The photograph police released on Friday shows Masood as a burly, bald man with a beard. They are still trying to determine establish whether he acted “totally alone inspired by terrorist propaganda” or whether he was supported or directed by other terrorist individuals or groups.

Steve Hewitt, a historian at the University of Birmingham who specialises in security and counter-terrorism, told The National that "thanks to the internet and satellite television," anyone anywhere could now be radicalised, "as a result of issues that have nothing to do with the home environment".

Ever since four British men carried out the deadly July 2005 attacks that killed 56 people in London, British intelligence agencies have maintained “a focus on terrorists who are British as opposed to foreign”, Dr Hewitt said.

Given Britain’s geographic isolation as an island, and given that visitors cannot enter the country on Schengen visas, as on mainland Europe, it is difficult for terrorists to arrive in the UK purely to carry out attacks.

Further, a crackdown on weapons such as firearms and explosives, as well as intense intelligence scrutiny of such weapons, has made it difficult for terrorists to acquire them. As a result, Dr Hewitt said, terrorists have started to realise — as they did in the lorry attacks in Nice and Berlin last year — that “low-tech terrorism against so-called soft targets is just as effective for the cause and much easier to do”.
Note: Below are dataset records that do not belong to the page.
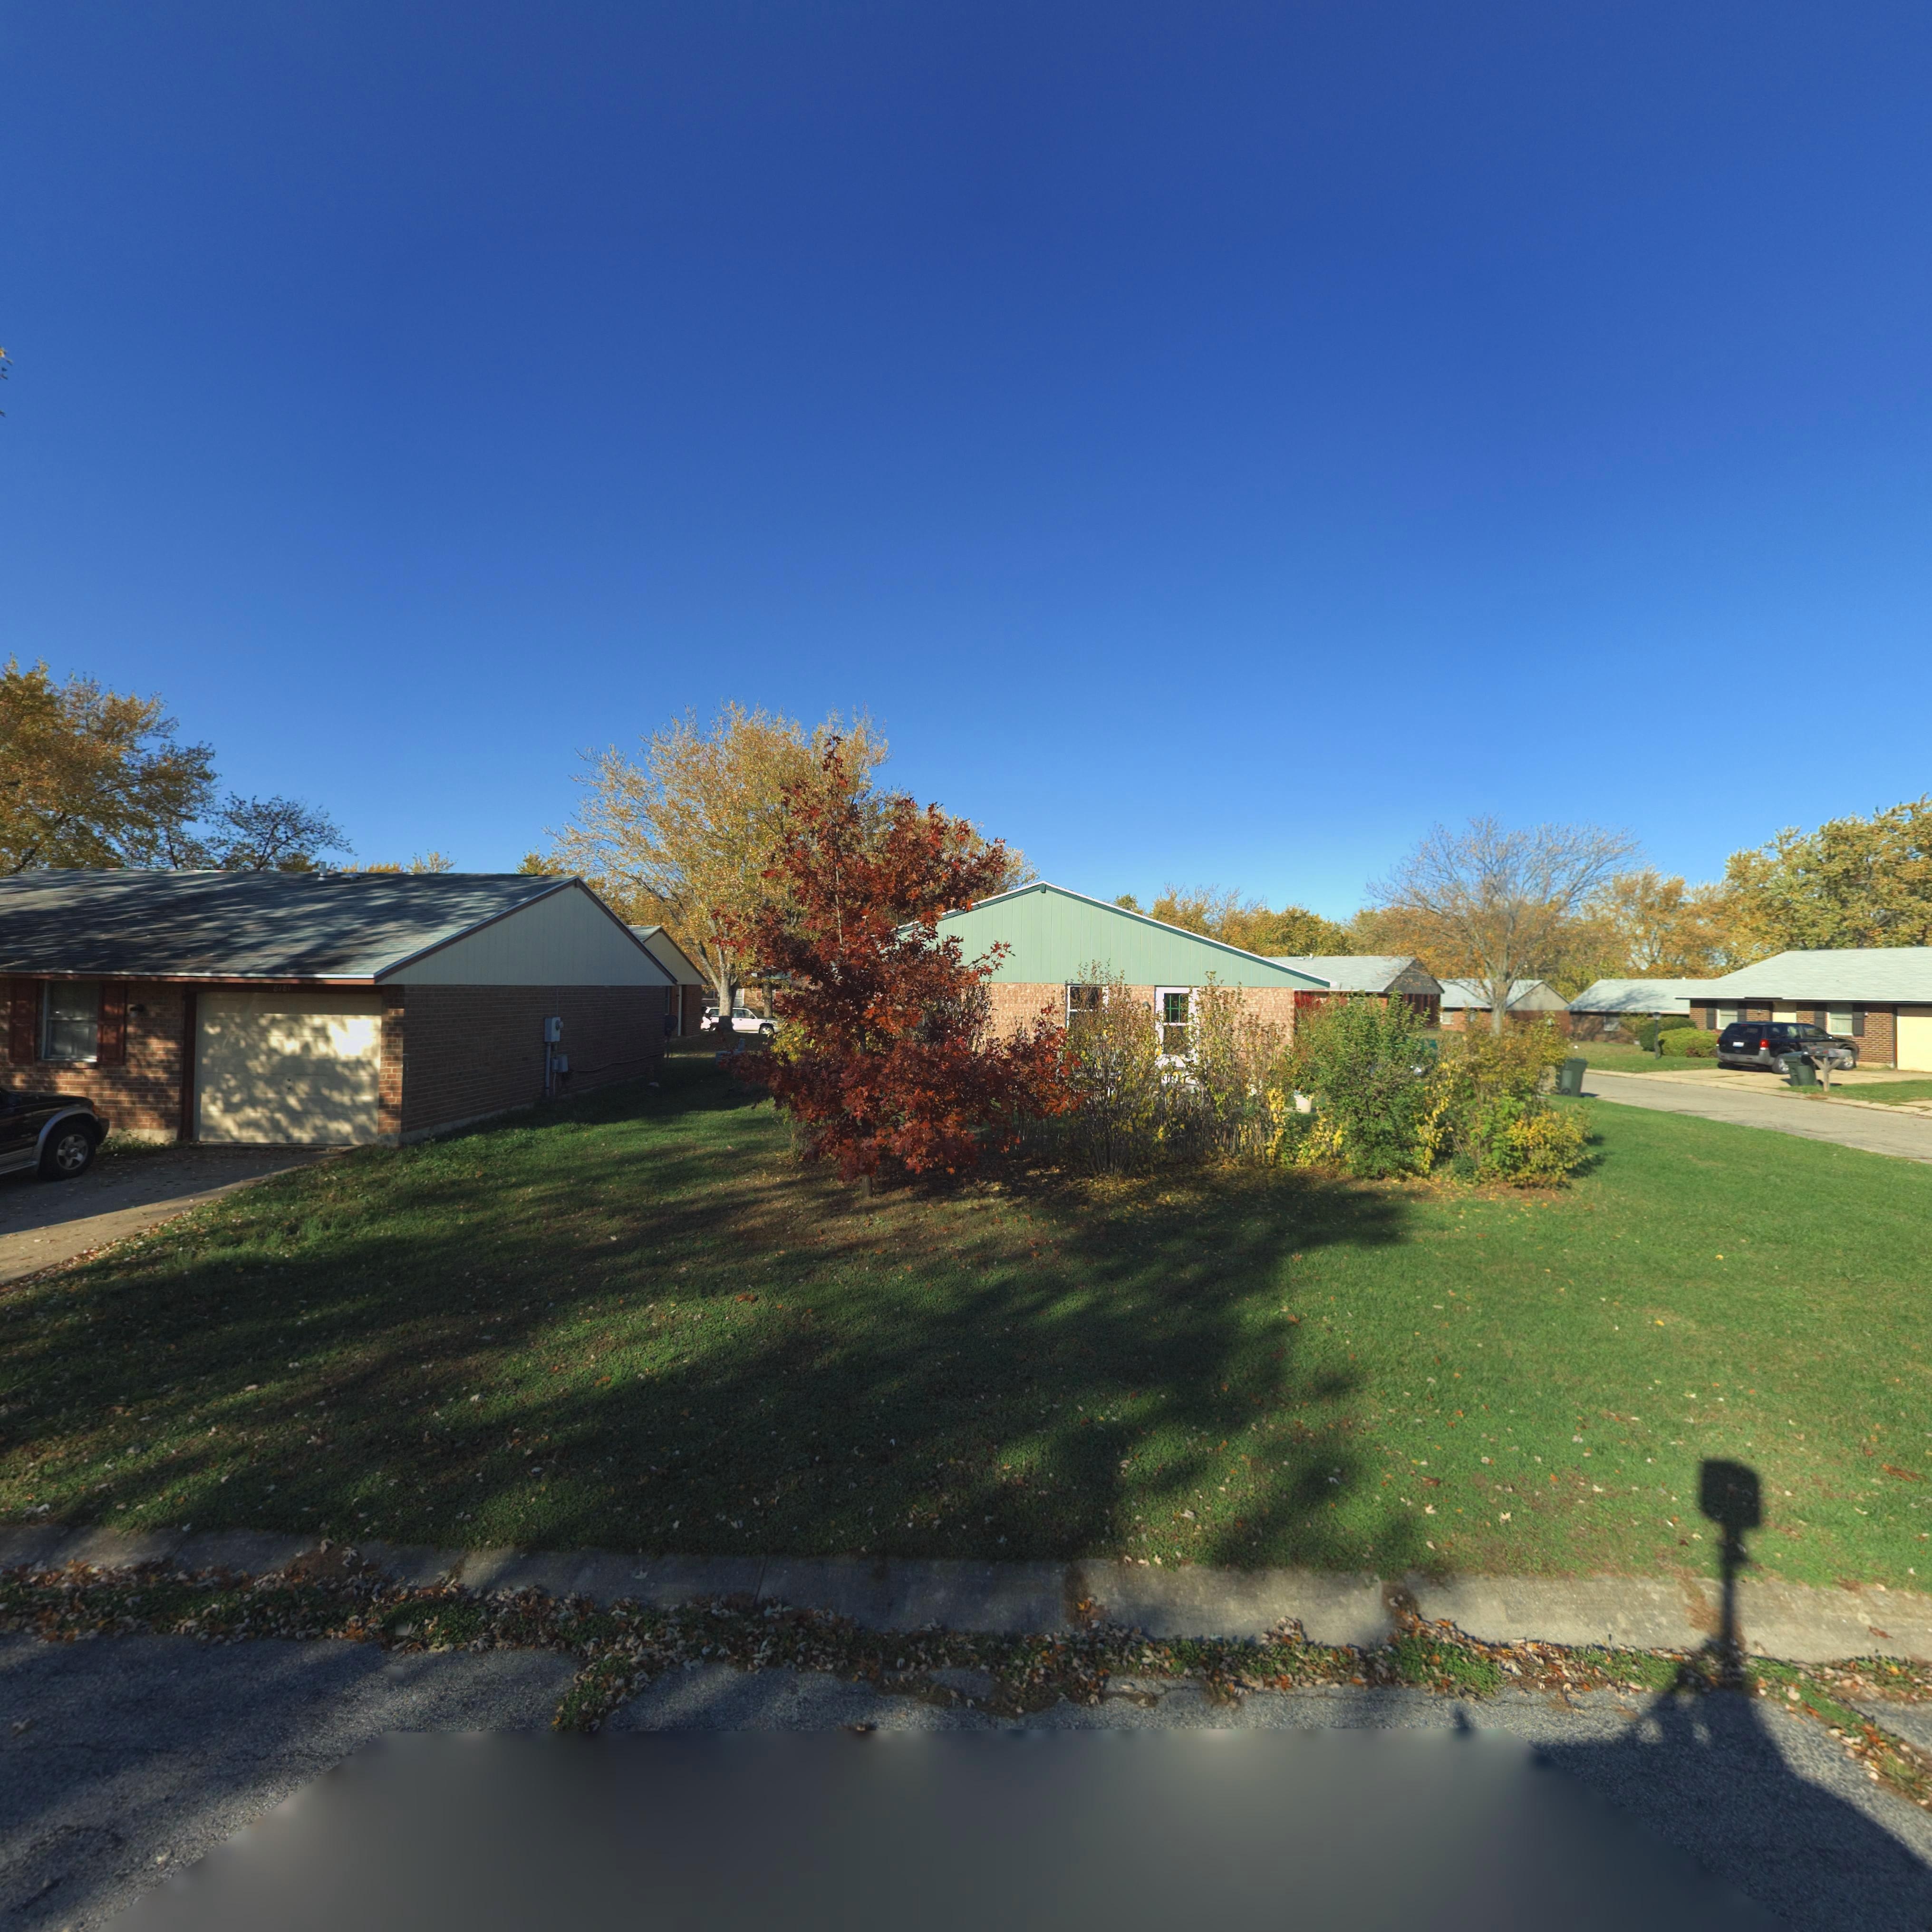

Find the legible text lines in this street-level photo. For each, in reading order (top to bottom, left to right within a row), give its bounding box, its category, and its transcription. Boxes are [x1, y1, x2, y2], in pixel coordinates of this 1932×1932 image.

[272, 984, 292, 994] StreetNumber: 8181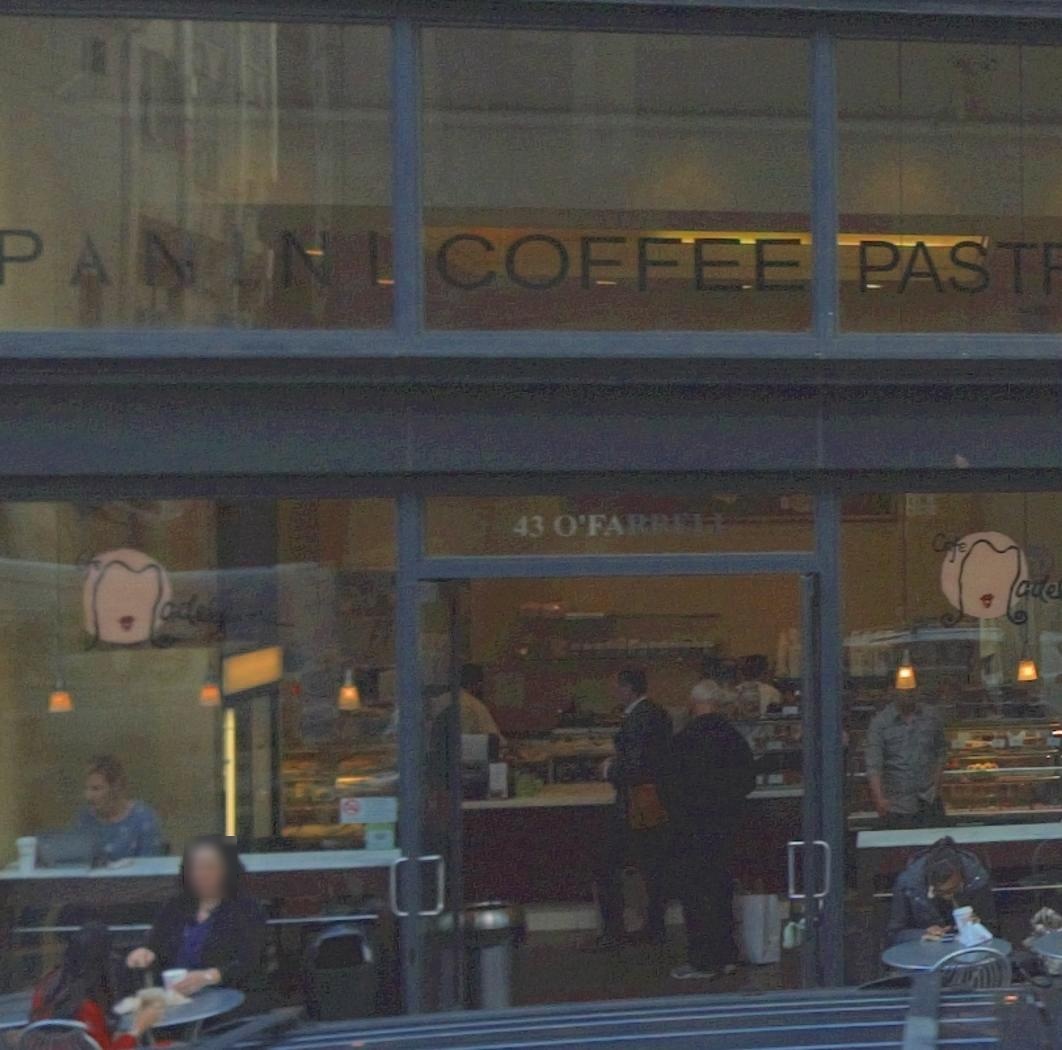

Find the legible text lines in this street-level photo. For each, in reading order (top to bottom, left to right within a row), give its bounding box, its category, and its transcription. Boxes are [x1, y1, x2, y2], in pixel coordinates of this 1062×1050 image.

[0, 224, 1047, 299] None: PANINI COFFEE PAST
[510, 512, 548, 541] StreetNumber: 43
[549, 508, 742, 542] StreetName: O'FARRELL
[927, 526, 973, 570] BusinessName: Cafe
[155, 587, 214, 629] BusinessName: ade
[1011, 567, 1062, 609] BusinessName: ade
“One could argue that almost paradoxically it shows that counter-terrorism measures are working,” Dr Hewitt said. “Conversely, the chances of killing as many people [with a car] as in a group attack are not as high. So they are more difficult to stop, but usually not as deadly as an attack carried out by a cell or team.”

Automobile use is impossible to restrict, given the abundance of car-hire agencies across western Europe. Similarly, it is difficult to curtail the movement of vehicles except in high-security zones. This makes it easy for someone like Masood to resort to the low-tech method of driving a car into a crowd of pedestrians.

Learning to drive a car is also a key life skill, rather than a red flag waved to intelligence agencies, as higher-level terror training is.

“For their use to be effective, guns require training, either internally or abroad,” Dr Hewitt said. “Either way, such activities, including going abroad to attend a terrorist camp, are bound to generate suspicions. Bomb making is even more of a complex skill that requires real expertise. In comparison, driving a car is a common activity practised by millions from as far back as their teenage years.”

Such terrorists are “glocal – both global and local,” said Dr Hewitt.

Across the UK, police presence continues to be heightened, with the number of armed officers up by a third.

Mr Rowley also appealed directly to the public for more information.

“We remain keen to hear from anyone who knew Khalid Masood well; understands who his associates were; and can provide us with information about places he has recently visited,” he said.